Will companies improve security voluntarily?

Government IT regulation sparks fierce debate

Tempers fray at RSA Conference as experts discuss government role in security

Written by Iain Thomson at the RSA Conference in San Francisco

vnunet.com, 17 Feb 2005

A series of heated exchanges at the RSA Conference left tempers frayed yesterday as experts debated the pros and cons of governments trying to regulate IT security.

Bruce Schneier, a cryptographer and IT security expert, Richard Clarke, former White House advisor on cyber-security, Harris Miller, president of the IT Association of America, and Rick White, president of TechNet, debated the role of regulation but found little common ground.

"We have a problem," said Clarke. "I opposed regulation in both the Bush and Clinton administrations. We now have some regulation and most of it does not work well."

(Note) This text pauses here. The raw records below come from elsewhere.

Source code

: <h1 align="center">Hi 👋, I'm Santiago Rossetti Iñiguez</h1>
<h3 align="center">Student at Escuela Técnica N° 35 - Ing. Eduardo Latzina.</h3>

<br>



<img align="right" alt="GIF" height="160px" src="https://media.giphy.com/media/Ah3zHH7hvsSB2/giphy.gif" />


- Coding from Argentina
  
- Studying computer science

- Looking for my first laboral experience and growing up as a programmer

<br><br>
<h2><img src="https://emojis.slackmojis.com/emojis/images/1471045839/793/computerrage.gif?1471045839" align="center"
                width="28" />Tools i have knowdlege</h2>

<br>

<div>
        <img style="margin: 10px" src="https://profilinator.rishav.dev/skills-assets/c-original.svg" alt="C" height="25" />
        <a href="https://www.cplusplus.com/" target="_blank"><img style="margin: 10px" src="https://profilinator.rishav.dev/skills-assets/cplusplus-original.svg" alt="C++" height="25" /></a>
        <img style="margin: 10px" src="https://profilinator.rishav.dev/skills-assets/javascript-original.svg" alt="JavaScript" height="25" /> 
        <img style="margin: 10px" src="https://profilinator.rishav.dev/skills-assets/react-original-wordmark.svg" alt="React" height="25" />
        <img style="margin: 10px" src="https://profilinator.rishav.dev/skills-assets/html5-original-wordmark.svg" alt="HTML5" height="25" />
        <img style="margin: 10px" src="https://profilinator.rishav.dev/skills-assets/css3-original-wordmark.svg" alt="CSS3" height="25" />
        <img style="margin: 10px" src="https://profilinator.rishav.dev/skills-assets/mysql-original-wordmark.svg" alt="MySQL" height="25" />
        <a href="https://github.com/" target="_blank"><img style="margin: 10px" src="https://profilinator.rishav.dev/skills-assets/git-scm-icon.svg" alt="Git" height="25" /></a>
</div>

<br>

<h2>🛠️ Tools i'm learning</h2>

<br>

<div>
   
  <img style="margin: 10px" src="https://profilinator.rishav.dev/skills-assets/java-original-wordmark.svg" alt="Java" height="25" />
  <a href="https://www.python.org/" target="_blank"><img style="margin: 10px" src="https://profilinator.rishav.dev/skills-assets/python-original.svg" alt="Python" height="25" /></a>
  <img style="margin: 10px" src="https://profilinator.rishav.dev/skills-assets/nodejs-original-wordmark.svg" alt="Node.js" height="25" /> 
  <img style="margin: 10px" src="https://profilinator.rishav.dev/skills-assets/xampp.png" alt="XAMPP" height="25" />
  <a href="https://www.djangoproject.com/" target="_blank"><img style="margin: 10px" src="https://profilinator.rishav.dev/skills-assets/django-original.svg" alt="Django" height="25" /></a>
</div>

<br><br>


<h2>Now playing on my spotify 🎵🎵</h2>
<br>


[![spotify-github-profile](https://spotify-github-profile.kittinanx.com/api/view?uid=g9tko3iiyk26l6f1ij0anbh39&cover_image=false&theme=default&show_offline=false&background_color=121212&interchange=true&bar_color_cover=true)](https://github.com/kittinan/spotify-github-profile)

He went on to state that, if he were grading the Bush government on its regulation progress, he would give it an 'F'.

Schneier, on the other hand, proved a fan of regulation, maintaining that it was the only way to get companies to write more secure code.

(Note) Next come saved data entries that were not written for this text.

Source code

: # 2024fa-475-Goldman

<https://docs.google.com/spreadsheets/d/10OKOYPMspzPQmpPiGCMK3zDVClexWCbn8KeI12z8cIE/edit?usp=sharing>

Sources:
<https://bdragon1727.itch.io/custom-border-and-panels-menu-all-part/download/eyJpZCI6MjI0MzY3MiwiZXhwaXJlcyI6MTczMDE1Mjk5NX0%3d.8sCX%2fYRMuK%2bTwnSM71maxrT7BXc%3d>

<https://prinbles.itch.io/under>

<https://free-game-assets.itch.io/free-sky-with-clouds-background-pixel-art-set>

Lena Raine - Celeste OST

"What regulation does is change the trade-offs a company makes," he said. "The capitalist incentives are not in line with the results we want as a society. If we make it in a company's interests to make secure products, it will."

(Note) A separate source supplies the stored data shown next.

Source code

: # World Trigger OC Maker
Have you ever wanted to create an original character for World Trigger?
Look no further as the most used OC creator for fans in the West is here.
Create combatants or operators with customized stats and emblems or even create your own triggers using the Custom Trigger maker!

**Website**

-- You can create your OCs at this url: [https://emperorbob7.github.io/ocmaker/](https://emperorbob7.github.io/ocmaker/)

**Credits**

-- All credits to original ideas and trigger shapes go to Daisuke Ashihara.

Schneier explained that companies would always choose to place less emphasis on security if it meant cutting into profits, and that the only way to reverse this is to make the penalties for insecure code greater than the cost savings of releasing insecure code.

But speaking for the industry, Miller strongly opposed further regulation. "Our industry is all about innovation and the concern we have is that regulation can be the enemy of innovation," he claimed.

"Even heavily regulated industries like the auto sector have problems. There are already plenty of laws on the books to deal with this."

The panellists found little to agree on, with the discussion turning heated on more than one occasion. Clarke finished his arguments with a warning on the consequences of inaction.

"Industries say that they don't want to be regulated; there's a surprise," he said. "Industry only responds when you threaten it with regulation. After a major incident there will be worse regulation than you have now."